-- BEGIN TEXT BLOCK --

Submissions/Reciprocal Enrichment between Wikipedia and Machine Translators


Information

This is an open submission for Wikimania 2010.


Title of the submission
Reciprocal Enrichment between Wikipedia and Machine Translators
Type of submission (workshop, tutorial, panel, presentation)
Presentation
Author of the submission
Mikel Iturbe
Unai Fdz. de Betoño
Galder Gonzalez
Arkaitz Zubiaga
Iñaki Alegria
Gorka Labaka
Kepa Sarasola
E-mail address or username (if username, please confirm email address in Special:Preferences)
Janfri
Theklan
Unai Fdz. de Betoño
TXiKi
Country of origin
Spain
Affiliation, if any (organization, company etc.)
University of the Basque Country
Personal homepage or blog
Abstract

A successful characteristic of Wikipedia is the high number of languages it is available in. Nonetheless, the rapid growth of English Wikipedia is making most of the languages left behind, especially minority languages, where the number of contributors is immensely smaller. In this sense, partially automated processes relying on tasks like machine translation present a new option for easing article generation in many languages. Currently, translations provided by existing machine translation systems are riddled with inaccuracies. Hence, they are useful for understanding the meaning of source text rather than for getting a correct translation, since the subsequent post-editing process requires hard human work.

-- END TEXT BLOCK --
-- BEGIN RECORDS SHOWN --

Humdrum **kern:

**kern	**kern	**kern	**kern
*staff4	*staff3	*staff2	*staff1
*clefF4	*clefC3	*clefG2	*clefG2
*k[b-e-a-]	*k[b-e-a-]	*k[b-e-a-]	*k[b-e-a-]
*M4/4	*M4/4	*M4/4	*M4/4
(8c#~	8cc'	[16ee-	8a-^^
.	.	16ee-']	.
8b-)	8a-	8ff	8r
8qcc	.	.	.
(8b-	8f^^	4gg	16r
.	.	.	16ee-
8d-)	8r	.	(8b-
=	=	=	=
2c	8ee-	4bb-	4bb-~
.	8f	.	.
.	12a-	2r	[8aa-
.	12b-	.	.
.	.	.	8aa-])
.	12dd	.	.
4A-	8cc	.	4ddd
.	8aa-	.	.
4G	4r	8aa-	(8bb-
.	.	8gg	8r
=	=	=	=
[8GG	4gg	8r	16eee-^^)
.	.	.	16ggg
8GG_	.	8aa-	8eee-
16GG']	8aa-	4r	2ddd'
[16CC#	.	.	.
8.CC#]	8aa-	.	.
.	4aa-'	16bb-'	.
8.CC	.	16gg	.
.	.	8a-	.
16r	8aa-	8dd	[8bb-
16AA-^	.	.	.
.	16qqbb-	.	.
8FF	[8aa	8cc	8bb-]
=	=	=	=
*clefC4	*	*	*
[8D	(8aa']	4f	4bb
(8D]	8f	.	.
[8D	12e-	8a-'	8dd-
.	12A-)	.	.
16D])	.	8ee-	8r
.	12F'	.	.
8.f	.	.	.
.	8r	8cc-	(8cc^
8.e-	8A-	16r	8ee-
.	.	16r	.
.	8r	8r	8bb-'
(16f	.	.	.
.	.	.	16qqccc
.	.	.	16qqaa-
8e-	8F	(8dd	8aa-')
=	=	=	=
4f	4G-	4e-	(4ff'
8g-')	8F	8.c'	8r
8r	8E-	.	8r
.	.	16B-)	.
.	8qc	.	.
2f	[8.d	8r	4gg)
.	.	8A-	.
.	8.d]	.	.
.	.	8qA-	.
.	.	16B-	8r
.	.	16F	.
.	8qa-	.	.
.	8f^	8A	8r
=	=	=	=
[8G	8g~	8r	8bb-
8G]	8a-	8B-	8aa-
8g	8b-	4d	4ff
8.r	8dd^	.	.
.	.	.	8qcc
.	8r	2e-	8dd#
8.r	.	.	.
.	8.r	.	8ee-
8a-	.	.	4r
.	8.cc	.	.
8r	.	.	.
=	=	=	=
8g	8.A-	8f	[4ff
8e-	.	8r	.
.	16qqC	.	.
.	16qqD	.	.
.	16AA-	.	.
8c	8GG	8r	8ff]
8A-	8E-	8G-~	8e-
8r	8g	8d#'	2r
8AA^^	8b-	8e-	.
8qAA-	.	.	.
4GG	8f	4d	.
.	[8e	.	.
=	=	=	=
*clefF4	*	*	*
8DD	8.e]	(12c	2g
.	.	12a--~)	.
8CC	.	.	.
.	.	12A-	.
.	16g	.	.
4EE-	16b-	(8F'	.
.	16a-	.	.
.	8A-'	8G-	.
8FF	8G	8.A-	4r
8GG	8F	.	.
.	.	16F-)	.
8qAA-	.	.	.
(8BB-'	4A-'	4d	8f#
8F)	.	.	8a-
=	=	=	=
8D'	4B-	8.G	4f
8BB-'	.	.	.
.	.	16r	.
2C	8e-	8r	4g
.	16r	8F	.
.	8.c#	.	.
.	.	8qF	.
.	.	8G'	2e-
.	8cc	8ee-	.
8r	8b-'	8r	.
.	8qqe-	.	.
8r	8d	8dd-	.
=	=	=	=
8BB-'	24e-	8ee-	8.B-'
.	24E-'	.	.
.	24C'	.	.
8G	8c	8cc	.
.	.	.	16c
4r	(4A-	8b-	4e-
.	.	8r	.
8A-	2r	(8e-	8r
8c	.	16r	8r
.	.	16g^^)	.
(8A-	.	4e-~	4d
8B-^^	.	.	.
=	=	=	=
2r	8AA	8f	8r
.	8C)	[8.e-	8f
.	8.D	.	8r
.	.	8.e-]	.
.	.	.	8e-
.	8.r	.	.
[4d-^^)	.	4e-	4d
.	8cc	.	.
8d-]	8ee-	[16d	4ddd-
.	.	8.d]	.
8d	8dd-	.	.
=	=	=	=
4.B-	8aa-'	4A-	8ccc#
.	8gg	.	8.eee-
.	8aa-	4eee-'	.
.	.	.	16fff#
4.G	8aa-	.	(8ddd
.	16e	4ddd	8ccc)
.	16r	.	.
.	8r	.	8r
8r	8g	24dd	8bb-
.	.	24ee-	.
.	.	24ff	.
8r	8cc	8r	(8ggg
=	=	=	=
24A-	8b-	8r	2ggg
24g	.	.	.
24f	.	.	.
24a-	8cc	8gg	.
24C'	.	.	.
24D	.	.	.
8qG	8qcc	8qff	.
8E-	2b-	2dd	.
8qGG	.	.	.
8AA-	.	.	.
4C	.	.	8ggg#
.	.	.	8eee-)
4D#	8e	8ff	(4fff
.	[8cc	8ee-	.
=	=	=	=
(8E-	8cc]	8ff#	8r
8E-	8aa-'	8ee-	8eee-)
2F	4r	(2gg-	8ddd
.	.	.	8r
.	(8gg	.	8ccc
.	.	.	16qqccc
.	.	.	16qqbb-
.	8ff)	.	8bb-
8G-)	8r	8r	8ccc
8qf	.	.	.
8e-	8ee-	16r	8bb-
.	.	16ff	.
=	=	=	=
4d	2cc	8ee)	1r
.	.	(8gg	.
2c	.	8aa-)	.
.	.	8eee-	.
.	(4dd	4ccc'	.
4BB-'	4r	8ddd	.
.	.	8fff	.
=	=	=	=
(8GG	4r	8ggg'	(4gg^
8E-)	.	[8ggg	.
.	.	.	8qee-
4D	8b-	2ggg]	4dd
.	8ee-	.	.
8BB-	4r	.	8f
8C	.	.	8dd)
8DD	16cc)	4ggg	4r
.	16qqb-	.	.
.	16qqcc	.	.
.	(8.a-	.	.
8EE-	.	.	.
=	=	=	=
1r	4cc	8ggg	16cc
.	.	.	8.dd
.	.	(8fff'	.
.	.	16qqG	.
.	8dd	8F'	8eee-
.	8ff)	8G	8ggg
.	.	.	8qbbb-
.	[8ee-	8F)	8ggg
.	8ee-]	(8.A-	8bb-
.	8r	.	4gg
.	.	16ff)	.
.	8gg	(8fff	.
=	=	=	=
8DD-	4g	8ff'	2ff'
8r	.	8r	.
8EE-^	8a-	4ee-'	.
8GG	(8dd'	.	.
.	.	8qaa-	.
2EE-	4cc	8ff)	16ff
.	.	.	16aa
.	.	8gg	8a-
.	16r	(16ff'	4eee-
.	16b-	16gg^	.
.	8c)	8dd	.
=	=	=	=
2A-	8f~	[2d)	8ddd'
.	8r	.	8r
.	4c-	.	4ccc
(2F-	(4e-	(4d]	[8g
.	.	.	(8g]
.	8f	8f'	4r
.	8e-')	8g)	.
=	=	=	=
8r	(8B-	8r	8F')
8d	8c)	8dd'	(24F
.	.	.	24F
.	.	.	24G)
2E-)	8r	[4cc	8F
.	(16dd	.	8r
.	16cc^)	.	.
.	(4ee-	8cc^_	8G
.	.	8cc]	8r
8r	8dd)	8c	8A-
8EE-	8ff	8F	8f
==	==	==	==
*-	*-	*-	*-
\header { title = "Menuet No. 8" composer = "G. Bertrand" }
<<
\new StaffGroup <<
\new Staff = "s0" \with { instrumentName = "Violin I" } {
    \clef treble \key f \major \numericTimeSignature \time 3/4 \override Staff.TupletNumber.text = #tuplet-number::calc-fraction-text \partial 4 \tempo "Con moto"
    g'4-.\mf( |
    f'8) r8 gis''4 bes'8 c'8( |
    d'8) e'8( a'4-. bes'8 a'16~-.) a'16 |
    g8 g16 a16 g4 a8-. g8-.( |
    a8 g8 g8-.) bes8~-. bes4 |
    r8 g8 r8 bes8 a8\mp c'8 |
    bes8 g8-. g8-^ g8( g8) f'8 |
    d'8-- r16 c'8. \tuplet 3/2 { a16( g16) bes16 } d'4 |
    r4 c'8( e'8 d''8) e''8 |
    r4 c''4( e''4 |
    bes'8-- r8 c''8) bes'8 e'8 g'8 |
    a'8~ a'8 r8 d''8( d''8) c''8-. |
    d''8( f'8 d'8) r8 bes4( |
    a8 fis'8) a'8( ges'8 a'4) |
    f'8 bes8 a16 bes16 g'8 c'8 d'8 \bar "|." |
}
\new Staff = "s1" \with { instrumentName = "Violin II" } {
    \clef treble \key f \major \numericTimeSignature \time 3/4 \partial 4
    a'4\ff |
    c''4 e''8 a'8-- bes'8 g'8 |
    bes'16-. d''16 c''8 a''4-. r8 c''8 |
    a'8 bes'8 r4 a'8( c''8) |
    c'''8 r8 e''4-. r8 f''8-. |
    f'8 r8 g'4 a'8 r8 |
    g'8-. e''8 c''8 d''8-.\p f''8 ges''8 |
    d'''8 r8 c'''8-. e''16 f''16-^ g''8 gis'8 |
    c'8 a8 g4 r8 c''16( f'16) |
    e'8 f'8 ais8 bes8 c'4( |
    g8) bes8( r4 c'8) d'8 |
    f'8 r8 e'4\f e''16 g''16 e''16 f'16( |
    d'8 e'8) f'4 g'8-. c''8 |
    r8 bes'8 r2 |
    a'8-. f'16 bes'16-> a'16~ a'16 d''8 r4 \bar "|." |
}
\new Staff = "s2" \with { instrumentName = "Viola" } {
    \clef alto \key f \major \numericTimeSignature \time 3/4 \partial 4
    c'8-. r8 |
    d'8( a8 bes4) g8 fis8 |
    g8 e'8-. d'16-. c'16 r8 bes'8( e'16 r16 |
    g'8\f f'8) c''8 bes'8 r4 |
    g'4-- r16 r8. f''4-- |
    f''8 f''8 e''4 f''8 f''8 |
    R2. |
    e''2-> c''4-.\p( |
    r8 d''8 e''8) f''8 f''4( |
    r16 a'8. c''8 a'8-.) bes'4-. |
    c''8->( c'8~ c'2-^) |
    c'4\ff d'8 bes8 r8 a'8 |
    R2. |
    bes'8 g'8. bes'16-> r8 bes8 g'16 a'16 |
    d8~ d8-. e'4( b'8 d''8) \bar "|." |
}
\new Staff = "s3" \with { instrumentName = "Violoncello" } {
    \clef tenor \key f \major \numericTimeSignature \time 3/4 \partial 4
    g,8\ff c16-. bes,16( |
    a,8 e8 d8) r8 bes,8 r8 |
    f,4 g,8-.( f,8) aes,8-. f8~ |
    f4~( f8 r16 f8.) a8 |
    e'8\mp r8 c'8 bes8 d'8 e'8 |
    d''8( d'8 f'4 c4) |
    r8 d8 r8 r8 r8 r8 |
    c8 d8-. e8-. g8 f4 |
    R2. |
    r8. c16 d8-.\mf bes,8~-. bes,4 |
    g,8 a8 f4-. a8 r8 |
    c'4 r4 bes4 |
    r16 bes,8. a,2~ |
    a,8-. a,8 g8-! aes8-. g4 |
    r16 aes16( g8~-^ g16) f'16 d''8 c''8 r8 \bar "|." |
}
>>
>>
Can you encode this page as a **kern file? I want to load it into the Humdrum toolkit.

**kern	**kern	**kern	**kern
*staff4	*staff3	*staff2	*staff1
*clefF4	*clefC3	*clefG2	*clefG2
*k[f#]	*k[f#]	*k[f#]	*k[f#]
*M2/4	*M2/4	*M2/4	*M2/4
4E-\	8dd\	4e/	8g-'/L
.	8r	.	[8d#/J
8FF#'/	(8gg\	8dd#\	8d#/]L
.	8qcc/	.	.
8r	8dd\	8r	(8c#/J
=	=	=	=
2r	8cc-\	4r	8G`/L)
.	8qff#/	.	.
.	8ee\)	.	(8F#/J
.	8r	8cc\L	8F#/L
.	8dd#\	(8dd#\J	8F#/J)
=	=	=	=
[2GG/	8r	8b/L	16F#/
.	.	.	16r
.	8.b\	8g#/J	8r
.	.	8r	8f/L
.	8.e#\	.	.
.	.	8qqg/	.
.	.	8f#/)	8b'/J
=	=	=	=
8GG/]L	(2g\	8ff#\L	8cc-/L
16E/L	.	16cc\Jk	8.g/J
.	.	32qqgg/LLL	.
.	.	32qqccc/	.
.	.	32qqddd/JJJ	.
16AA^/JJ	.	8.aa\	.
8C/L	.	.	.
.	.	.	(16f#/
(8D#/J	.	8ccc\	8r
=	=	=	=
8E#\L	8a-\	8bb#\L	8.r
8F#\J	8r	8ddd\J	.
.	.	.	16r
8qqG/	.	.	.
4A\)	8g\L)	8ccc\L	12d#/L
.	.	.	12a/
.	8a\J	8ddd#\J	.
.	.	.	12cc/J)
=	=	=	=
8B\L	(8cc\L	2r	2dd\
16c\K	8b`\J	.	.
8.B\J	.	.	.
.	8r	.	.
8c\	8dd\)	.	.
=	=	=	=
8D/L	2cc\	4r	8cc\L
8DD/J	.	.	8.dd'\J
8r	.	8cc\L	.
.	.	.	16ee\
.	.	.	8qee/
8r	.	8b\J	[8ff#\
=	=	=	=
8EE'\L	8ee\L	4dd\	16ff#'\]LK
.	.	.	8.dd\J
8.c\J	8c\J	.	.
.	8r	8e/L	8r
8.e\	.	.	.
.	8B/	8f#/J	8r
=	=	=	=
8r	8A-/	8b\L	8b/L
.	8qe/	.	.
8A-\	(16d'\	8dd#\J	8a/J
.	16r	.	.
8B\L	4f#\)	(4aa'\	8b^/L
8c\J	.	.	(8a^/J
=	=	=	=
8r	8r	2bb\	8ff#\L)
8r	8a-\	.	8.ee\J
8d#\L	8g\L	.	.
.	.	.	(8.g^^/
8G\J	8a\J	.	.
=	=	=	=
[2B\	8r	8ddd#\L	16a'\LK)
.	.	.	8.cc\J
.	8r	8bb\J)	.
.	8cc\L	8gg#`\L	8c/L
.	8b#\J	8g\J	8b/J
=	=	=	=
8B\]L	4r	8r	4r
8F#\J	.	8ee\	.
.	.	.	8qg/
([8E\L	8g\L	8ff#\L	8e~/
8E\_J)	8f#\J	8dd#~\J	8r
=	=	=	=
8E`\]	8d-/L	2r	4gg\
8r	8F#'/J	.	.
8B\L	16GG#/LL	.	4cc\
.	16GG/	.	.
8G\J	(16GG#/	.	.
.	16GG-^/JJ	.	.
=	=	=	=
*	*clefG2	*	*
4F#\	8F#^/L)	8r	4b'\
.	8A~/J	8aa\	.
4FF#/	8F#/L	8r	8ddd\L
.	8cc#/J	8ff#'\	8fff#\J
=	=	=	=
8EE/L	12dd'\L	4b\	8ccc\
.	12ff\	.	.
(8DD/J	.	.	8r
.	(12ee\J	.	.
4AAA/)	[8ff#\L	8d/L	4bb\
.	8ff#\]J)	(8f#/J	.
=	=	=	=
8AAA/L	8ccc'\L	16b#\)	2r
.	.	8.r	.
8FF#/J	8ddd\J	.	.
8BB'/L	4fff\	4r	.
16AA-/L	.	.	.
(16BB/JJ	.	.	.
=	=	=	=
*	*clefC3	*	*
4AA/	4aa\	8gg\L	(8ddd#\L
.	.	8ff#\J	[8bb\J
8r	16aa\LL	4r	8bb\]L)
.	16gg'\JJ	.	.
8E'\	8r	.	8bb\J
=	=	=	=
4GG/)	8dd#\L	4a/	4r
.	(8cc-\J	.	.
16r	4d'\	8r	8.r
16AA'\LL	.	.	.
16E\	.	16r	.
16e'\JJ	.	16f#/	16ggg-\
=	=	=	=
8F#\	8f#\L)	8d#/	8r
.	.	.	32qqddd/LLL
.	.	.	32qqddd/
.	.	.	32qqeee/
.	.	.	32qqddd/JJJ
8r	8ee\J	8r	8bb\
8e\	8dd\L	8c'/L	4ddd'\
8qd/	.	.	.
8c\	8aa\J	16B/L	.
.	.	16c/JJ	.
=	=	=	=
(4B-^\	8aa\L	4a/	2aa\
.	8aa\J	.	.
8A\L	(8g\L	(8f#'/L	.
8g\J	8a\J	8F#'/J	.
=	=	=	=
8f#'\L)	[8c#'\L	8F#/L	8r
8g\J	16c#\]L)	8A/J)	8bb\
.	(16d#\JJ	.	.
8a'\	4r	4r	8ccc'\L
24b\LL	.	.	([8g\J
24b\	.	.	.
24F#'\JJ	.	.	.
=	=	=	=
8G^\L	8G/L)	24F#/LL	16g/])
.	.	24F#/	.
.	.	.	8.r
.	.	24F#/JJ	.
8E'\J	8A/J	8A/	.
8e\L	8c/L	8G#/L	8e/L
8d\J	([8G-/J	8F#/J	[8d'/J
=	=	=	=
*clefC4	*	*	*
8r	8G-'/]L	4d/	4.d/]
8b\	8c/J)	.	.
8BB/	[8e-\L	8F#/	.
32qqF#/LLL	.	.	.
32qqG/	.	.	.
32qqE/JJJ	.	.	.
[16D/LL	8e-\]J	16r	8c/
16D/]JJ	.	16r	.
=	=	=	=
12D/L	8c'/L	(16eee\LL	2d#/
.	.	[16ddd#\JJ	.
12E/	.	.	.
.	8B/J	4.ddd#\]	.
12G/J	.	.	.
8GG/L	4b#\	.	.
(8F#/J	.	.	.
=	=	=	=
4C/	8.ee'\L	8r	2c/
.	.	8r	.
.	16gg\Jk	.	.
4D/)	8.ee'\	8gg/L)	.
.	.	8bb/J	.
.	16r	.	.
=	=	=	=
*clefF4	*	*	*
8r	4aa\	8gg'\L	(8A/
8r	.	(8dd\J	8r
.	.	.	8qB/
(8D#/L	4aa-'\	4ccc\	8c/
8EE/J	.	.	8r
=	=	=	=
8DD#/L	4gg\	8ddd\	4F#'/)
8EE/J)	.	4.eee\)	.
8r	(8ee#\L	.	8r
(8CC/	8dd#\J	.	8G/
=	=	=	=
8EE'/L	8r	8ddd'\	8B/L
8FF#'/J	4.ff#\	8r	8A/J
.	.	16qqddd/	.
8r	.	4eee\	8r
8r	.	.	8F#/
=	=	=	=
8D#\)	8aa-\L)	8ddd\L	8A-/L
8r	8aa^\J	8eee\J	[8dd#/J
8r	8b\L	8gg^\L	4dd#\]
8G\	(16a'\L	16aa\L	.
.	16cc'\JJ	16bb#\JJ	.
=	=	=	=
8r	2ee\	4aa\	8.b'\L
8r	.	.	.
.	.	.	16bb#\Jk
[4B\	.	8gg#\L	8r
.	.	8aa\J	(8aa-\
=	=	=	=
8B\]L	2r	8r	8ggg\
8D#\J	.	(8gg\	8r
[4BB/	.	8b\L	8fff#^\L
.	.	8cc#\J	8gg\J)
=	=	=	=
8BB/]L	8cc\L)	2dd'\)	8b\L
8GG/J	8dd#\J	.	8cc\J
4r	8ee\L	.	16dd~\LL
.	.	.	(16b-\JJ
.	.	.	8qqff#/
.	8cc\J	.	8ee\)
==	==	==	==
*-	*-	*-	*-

-- END RECORDS SHOWN --

GOAL 1 —
Translate this sentence from the submission page into Spanish: "Currently, translations provided by existing machine translation systems are riddled with inaccuracies."
GOAL 2 —
Reproduce the submission page word for word from "University of the" to "hard human work.".
The data is separate from the submission page.

WRITTEN REPLY 1 —
Actualmente, las traducciones proporcionadas por los sistemas de traducción automática existentes están plagadas de imprecisiones.

WRITTEN REPLY 2 —
University of the Basque Country
Personal homepage or blog
Abstract

A successful characteristic of Wikipedia is the high number of languages it is available in. Nonetheless, the rapid growth of English Wikipedia is making most of the languages left behind, especially minority languages, where the number of contributors is immensely smaller. In this sense, partially automated processes relying on tasks like machine translation present a new option for easing article generation in many languages. Currently, translations provided by existing machine translation systems are riddled with inaccuracies. Hence, they are useful for understanding the meaning of source text rather than for getting a correct translation, since the subsequent post-editing process requires hard human work.